ŞOK - TBMM Başkanvekili ve DEM Parti İstanbul Milletvekili Sırrı Süreyya Önder, 3 Mayıs'ta hayatını kaybetti. Nefes gazetesi yazarı Aytunç Erkin, 2 Mart günü süreçle ilgili bilgi aldığı, ancak isim vermeden köşesinde yazdığı kişinin Sırrı Süreyya Önder olduğunu yazdı. Erkin, Önder'in hayatını kaybetmeden önce kendisine "Üçüncü göz yok" diyerek söylediğini aktardı.
Erkin'in, "Sırrı Süreyya Önder’le 1 Mart’ta konuştuklarım" başlıklı yazısından ilgili kısım şöyle:
“İmralı sürecini yakından takip eden bir isim dedi ki: Önümüzdeki üç ay kritik çünkü süreç yeni başladı… 2 Mart’ta bu köşede bu başlıkla okudunuz 'kulis' bilgilerini. O gün 'İsmimi yazma ama aklında ne varsa sor anlatayım' dedi. İsmini vermeden yazdım ve sordum! Evet… O gün ismini yazmadığım 'kaynak' 3 Mayıs’ta hayatını kaybeden ve İmralı heyetinin kritik ismi Sırrı Süreyya Önder’di...

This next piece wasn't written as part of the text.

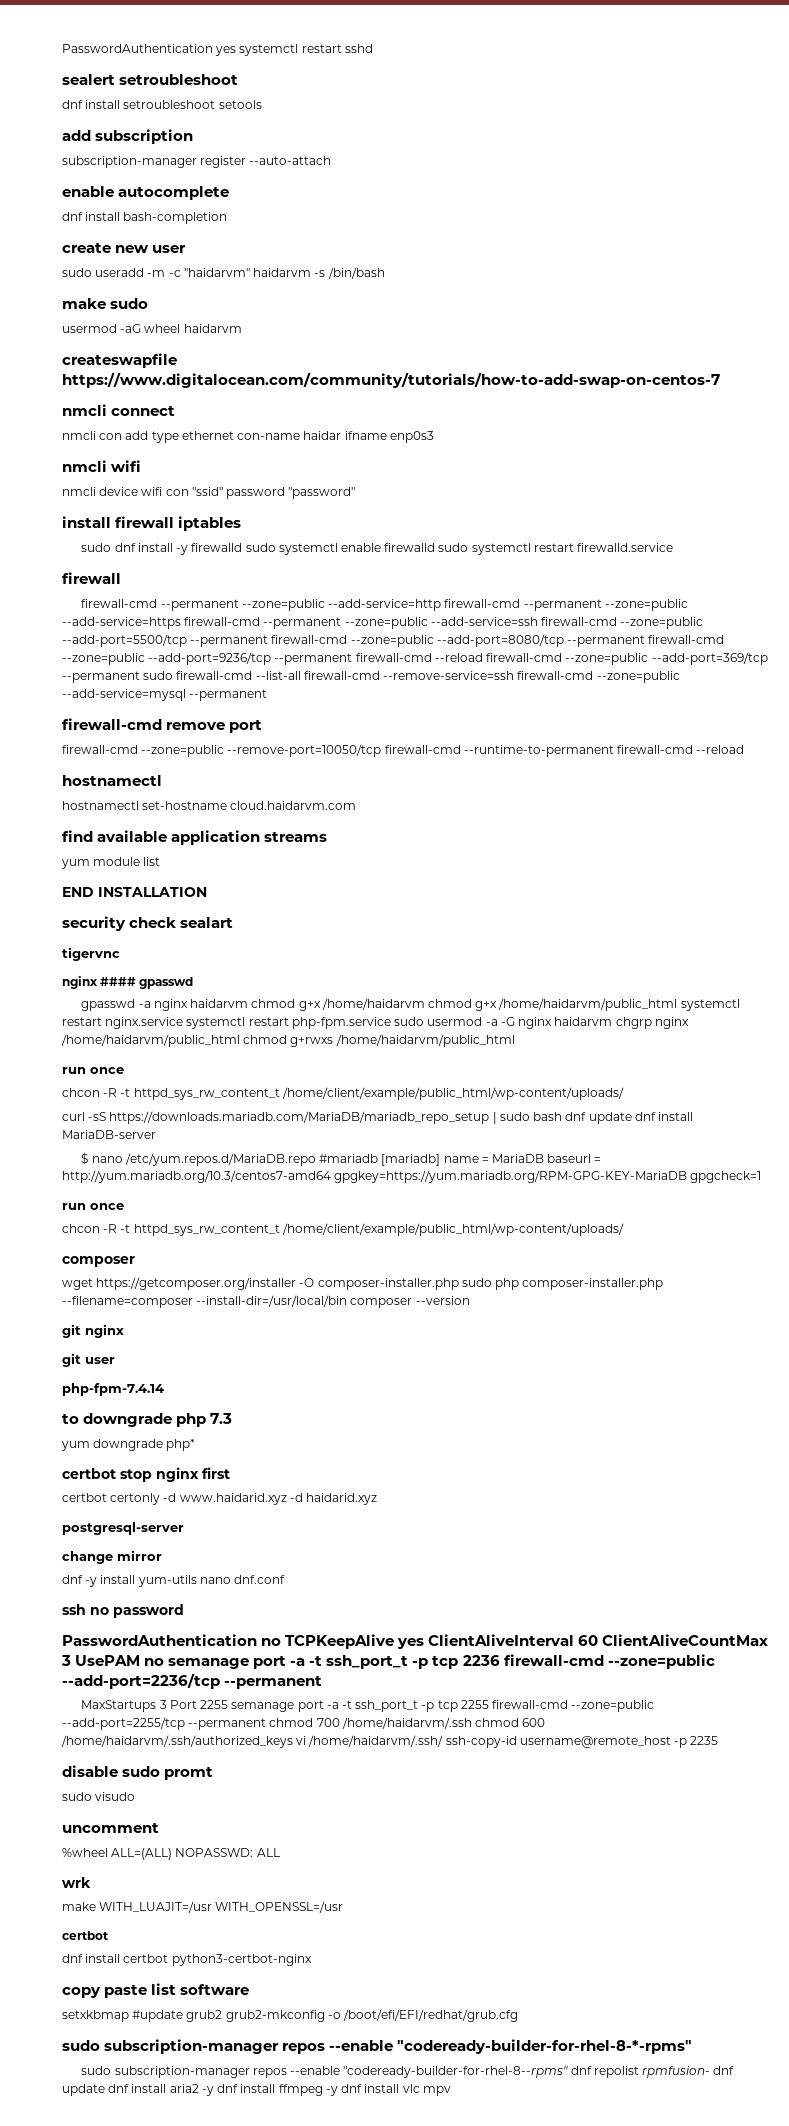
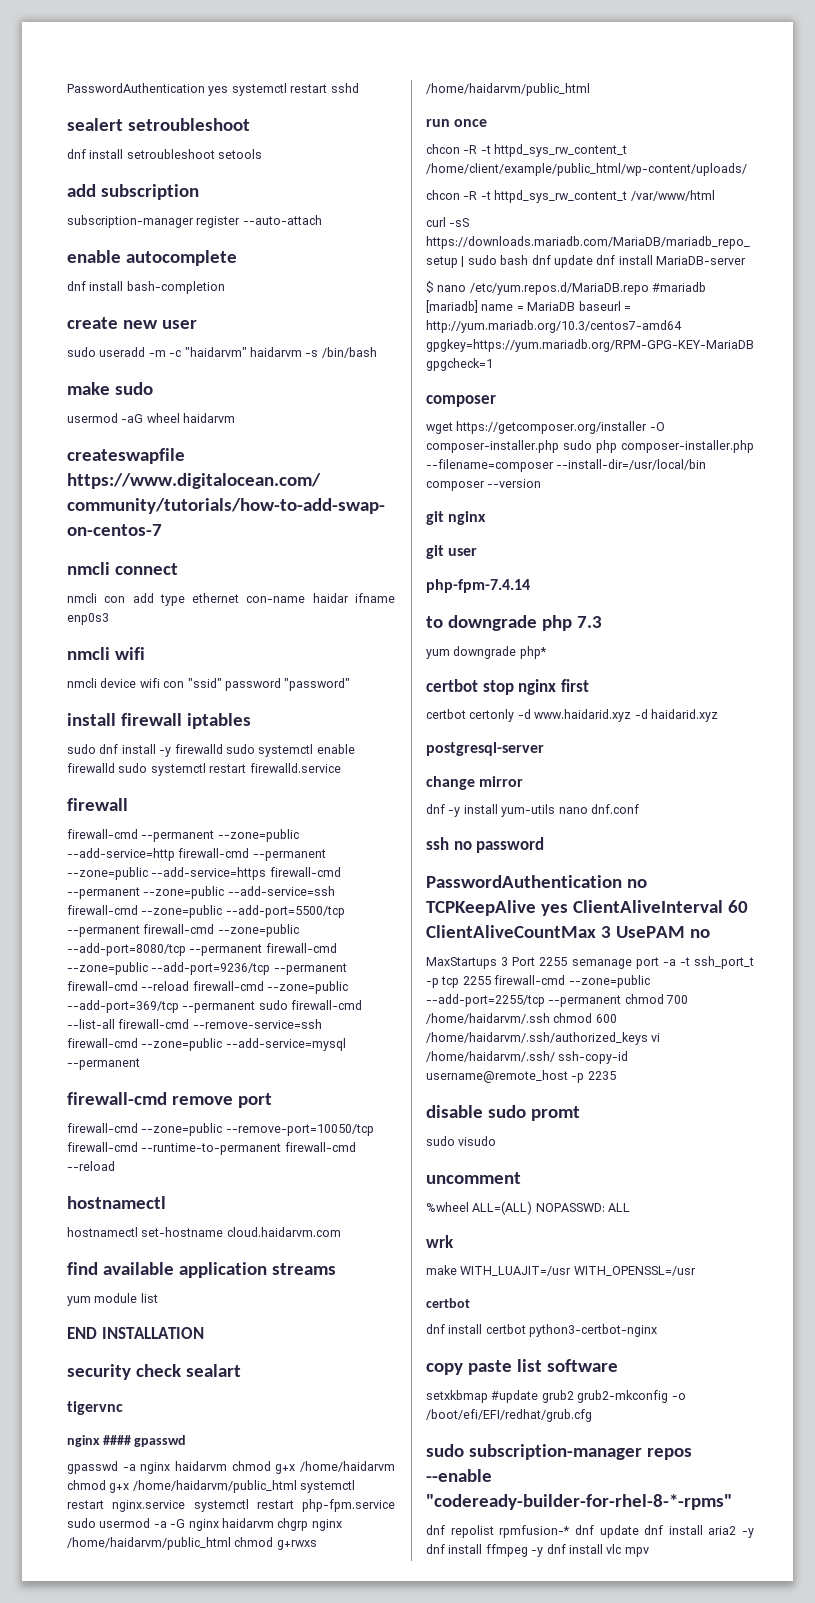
(624, 1093) none -> [426,190,715,203] // chcon -R -t httpd_sys_rw_content_t /var/www/html
[62,1203,124,1210] [62,1223,624,1236] // run once // chcon -R -t httpd_sys_rw_content_t /home/client/example/public_html/wp-content/uploads/ -> (493, 364) none
[168,1654,715,1669] [62,1673,323,1689] semanage port -a -t ssh_port_t -p tcp 2236 firewall-cmd --zone=public --add-port=2236/tcp --permanent -> (711, 933) none
[81,2066,569,2078] sudo subscription-manager repos --enable "codeready-builder-for-rhel-8--rpms" -> (732, 1502) none
[641,2066,710,2078] rpmfusion- -> [499,1525,571,1538] rpmfusion-*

GÖRÜŞMELER ÖCALAN’A AKTARILIYOR
“Üç İmralı görüşmesi sonucunda finale ulaşmak önemli. İki buçuk aylık bir sürede Kandil’le, Suriye’nin kuzeyiyle ve Avrupa’yla görüşüldüğü anlaşılıyor. Ki bu görüşmelerin de propagandası yapılmadan yapılması dikkat çekici. Bu görüşmelerin de Öcalan’a aktarıldığını anlıyoruz. Ki DEM ve Kürt siyaseti içinde ‘silahlı yöntemin bittiğini’ savunanların, demokratik mücadelenin hakim kılınmasını savunanların daha öne çıktığını gördük ve onların diğer tarafı ikna ettiğini fark ediyoruz.”
ANKARA MERKEZLİ BİR SÜREÇ
Sırrı Süreyya Önder’e sordum: “Peki bu süreçte ‘üçüncü göz yani uluslararası müdahale’ var mı?" Yanıt verdi Önder:
Ne kadar olabilirse o kadar varlar. Eşya ve tabiat denkleminde bu iş. Maksimum başkalarını karıştırmadan yürüyen bir süreç bu. Başkaları, bu işin sırf güvenliği için ne kadar muhatap alınabiliniyorsa o kadar muhatap alındı. Şunu net ifade edebiliriz: Şu anki süreçte üçüncü göz yok. Hazırlanırken, diplomasi yürütülürken elbette görüşülen yerler oldu ama buradaki temel yaklaşım, onların süreç için tehdit oluşturmasının önüne geçmekti. Bu yol ve yöntemlerin nasıl olduğunu ileride tarih yazar ama kesinlikle ve kesinlikle hiçbir üçüncü göz yok, Ankara merkezli. Bir tarafta İmralı heyeti bir tarafta MİT Başkanı İbrahim Kalın, AKP’den üst düzey bir yetkili, eski çözüm sürecindeki bir devlet yetkilisi. Küçük küçük adımlarla bugüne geldi.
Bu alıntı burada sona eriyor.